Task inputs
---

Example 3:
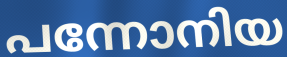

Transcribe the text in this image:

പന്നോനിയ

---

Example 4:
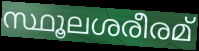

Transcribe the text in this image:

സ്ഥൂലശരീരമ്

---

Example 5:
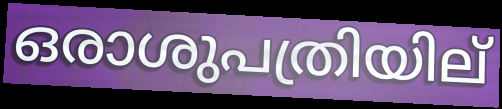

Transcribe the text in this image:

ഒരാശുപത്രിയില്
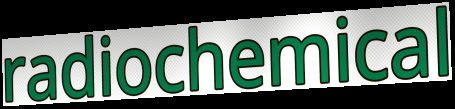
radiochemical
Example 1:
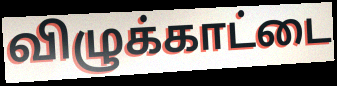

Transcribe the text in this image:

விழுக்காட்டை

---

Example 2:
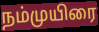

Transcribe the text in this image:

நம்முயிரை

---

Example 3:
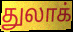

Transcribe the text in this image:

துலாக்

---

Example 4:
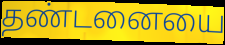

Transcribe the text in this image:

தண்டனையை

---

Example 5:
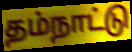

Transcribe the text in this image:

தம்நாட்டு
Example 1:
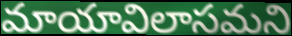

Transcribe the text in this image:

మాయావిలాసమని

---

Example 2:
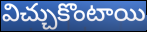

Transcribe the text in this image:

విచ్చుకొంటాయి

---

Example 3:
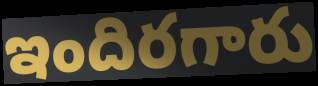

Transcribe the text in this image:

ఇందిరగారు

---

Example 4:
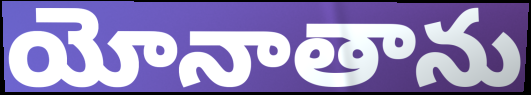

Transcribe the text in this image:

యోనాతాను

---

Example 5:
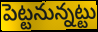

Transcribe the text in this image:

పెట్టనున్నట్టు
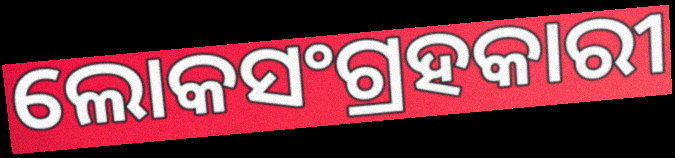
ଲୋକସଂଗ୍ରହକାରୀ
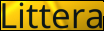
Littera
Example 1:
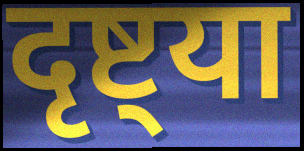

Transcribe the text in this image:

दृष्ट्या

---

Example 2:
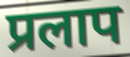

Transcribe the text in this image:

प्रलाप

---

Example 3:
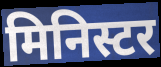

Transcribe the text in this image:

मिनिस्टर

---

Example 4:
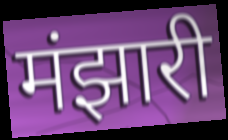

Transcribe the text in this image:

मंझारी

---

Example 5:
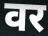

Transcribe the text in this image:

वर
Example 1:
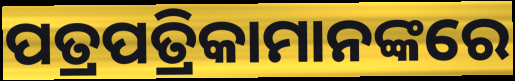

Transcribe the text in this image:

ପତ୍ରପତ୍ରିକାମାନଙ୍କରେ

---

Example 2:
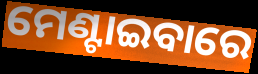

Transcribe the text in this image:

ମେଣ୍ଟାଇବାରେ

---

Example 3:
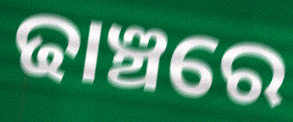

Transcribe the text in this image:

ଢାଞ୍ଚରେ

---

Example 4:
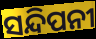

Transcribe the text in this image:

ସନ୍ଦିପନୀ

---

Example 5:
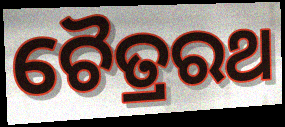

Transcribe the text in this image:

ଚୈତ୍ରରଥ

Task goal
Write every entry out again exactly, images omitted.

Response
---

Example 3:

Transcribe the text in this image:

പന്നോനിയ

---

Example 4:

Transcribe the text in this image:

സ്ഥൂലശരീരമ്

---

Example 5:

Transcribe the text in this image:

ഒരാശുപത്രിയില്
radiochemical
Example 1:

Transcribe the text in this image:

விழுக்காட்டை

---

Example 2:

Transcribe the text in this image:

நம்முயிரை

---

Example 3:

Transcribe the text in this image:

துலாக்

---

Example 4:

Transcribe the text in this image:

தண்டனையை

---

Example 5:

Transcribe the text in this image:

தம்நாட்டு
Example 1:

Transcribe the text in this image:

మాయావిలాసమని

---

Example 2:

Transcribe the text in this image:

విచ్చుకొంటాయి

---

Example 3:

Transcribe the text in this image:

ఇందిరగారు

---

Example 4:

Transcribe the text in this image:

యోనాతాను

---

Example 5:

Transcribe the text in this image:

పెట్టనున్నట్టు
ଲୋକସଂଗ୍ରହକାରୀ
Littera
Example 1:

Transcribe the text in this image:

दृष्ट्या

---

Example 2:

Transcribe the text in this image:

प्रलाप

---

Example 3:

Transcribe the text in this image:

मिनिस्टर

---

Example 4:

Transcribe the text in this image:

मंझारी

---

Example 5:

Transcribe the text in this image:

वर
Example 1:

Transcribe the text in this image:

ପତ୍ରପତ୍ରିକାମାନଙ୍କରେ

---

Example 2:

Transcribe the text in this image:

ମେଣ୍ଟାଇବାରେ

---

Example 3:

Transcribe the text in this image:

ଢାଞ୍ଚରେ

---

Example 4:

Transcribe the text in this image:

ସନ୍ଦିପନୀ

---

Example 5:

Transcribe the text in this image:

ଚୈତ୍ରରଥ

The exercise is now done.